Kopi mengepul, pagi di Surabaya lebih ramai. Langit bagian timur masih ranum kemerah-merahan. Manusia yang sudah bangkit dari alam tidur mulai aktivitas masing-masing. Pelabuhan selalu sibuk. Kapal sandar, kapal melepas jangkar. Pergerakannya tidak kenal lelah, sekalipun para penumpangnya mengeluh ingin sudahi langkah. Aku dan Alfan berada di warung kopi dekat pelabuhan Tanjung Perak. Pertemuan yang menegangkan. Entah kenapa aku bungkam di hadapan Alfan, dia terus menatapku tajam, memeriksa tidak ada yang kurang dari tubuhku. Aku gagal bertemu dengannya di pelabuhan Tanjung Priok, Jakarta.

Beberapa hari yang lalu, kuceritakan kepadanya bahwa aku nyaris tenggelam di laut, aku terombang-ambing selama tiga hari. Sempat mendapat perawatan karena kondisiku melemah drastis, lalu untungnya aku pulih. Aku menyampaikan kepada Kapten ingin keluar, merasa tidak nyaman dengan pekerjaan yang ada di atas kapal. Kala itu Kapten berat melepasku, apalagi aku pernah berpengalaman di Laut Sargasso. Kapten bahkan menawarkan gaji lebih jika aku mau menetap di Kapal Cina itu. Tetapi tekadku sudah bulat. Akhirnya Kapten menyampaikan kemauanku ke kantor agensiku di Indonesia. Lepas kontrakku, akhirnya di approve. Sayang, akomodasi kepulanganku ke Indonesia tidak lagi ditanggung. Aku merogoh tabunganku sendiri demi bertemu dengan Alfan. Tiba di Indonesia aku langsung memburu keberadaan Alfan. Aku tidak melanjutkan ke kantor agensiku di Banten, anggap saja aku kabur. Seluruh panggilan dari agen aku abaikan.

“Kalau kau akan berlayar … kau jangan sampai kena tipu!” kataku tiba-tiba.

Aku menyerutup kopi.

“Aku bukan dirimu, Lintang. Aku Alfan yang memiliki institusi jelas untuk menyalurkan masa depanku kelak … aku … aku …,” ucap Alfan mendadak terputus-putus. “Aku minta maaf, karenanya aku tidak mau menjadi sepertimu, Lintang. Aku akan lebih hati-hati.”

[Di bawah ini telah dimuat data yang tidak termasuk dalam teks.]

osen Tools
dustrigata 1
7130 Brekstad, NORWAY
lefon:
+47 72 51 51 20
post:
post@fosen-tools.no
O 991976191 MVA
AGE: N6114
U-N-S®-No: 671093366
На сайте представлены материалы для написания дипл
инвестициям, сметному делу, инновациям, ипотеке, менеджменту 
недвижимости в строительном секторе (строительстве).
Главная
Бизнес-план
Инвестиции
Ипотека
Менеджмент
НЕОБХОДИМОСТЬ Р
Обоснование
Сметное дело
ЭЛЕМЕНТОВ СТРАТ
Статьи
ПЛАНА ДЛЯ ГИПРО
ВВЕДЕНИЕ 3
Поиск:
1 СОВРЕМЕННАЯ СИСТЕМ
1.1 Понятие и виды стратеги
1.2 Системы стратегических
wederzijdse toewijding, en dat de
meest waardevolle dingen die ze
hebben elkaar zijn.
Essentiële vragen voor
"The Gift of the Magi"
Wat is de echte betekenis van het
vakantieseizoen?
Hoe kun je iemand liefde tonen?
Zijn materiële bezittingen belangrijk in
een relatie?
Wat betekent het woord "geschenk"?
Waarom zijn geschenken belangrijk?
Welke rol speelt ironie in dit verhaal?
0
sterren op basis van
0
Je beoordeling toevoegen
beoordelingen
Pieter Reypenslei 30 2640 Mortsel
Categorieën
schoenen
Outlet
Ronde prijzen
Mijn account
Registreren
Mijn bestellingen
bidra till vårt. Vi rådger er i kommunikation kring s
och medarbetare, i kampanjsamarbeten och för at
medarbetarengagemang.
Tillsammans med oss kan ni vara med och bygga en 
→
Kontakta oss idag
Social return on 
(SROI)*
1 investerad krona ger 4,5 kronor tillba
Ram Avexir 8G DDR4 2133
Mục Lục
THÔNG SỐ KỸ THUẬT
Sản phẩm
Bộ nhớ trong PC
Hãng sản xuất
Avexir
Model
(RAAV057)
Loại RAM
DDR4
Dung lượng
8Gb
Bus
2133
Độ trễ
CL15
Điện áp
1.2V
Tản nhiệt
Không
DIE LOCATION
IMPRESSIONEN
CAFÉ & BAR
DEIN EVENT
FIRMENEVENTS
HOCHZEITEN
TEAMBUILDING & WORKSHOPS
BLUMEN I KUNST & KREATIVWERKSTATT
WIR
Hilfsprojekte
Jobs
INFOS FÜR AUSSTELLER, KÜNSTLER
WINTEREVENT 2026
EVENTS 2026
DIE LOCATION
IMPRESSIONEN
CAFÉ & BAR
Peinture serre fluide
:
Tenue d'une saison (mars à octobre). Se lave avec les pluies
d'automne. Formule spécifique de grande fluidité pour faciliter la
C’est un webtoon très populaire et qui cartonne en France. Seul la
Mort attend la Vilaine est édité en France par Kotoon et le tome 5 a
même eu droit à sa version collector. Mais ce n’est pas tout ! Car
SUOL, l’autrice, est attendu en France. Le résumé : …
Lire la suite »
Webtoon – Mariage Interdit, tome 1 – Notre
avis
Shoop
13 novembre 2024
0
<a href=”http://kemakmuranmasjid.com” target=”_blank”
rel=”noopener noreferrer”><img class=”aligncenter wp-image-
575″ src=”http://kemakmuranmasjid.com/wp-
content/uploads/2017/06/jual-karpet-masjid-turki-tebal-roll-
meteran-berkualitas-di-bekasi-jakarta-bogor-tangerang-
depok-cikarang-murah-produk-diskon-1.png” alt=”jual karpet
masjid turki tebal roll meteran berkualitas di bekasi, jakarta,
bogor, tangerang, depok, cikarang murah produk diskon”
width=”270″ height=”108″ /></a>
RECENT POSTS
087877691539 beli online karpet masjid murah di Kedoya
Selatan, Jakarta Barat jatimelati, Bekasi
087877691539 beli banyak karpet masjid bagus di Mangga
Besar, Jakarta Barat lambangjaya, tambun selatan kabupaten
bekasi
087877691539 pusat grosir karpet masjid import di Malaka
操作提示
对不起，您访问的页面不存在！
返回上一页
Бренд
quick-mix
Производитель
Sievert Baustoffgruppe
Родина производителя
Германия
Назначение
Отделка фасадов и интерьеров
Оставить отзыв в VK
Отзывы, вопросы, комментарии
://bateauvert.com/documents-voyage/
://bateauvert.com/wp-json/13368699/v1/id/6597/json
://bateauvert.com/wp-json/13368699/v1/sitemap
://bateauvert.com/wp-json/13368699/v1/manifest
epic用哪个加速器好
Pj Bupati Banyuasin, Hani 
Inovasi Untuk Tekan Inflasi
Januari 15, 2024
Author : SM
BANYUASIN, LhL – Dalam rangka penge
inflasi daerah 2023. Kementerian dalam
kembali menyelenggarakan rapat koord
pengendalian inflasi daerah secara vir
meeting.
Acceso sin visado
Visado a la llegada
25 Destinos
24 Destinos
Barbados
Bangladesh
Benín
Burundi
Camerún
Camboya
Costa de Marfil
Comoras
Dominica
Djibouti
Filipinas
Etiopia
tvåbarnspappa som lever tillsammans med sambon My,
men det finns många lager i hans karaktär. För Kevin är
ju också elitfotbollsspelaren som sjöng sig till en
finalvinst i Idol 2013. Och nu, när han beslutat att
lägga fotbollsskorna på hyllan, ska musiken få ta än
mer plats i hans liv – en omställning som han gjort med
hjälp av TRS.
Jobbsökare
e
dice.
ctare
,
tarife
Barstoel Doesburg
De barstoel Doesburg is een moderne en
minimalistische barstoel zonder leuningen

Aku terbahak-bahak. Entah kenapa, tetapi aku sangat ingin tertawa. Ada asin di kerongkongan. Ada hal berat yang mendadak terasa ringan. Aku sadar satu hal, kesuksesan di dunia ini tidak diukur dari seberapa berhasil kita menimbun tabungan, membangun rumah, memiliki kendaraan pribadi, dan hal-hal yang berupa materi. Kesuksesan terbesar dalam diriku adalah berani mengambil keputusan untuk mengakhiri kontrak demi bertemu dengan Emak. Harta rupanya tidak bernilai dibanding dengan nyawa yang dipertaruhkan. Aku akan tumbuh bahagia di Indonesia, bersama cinta tua Emak, bersama sahabat terbaikku—Alfan.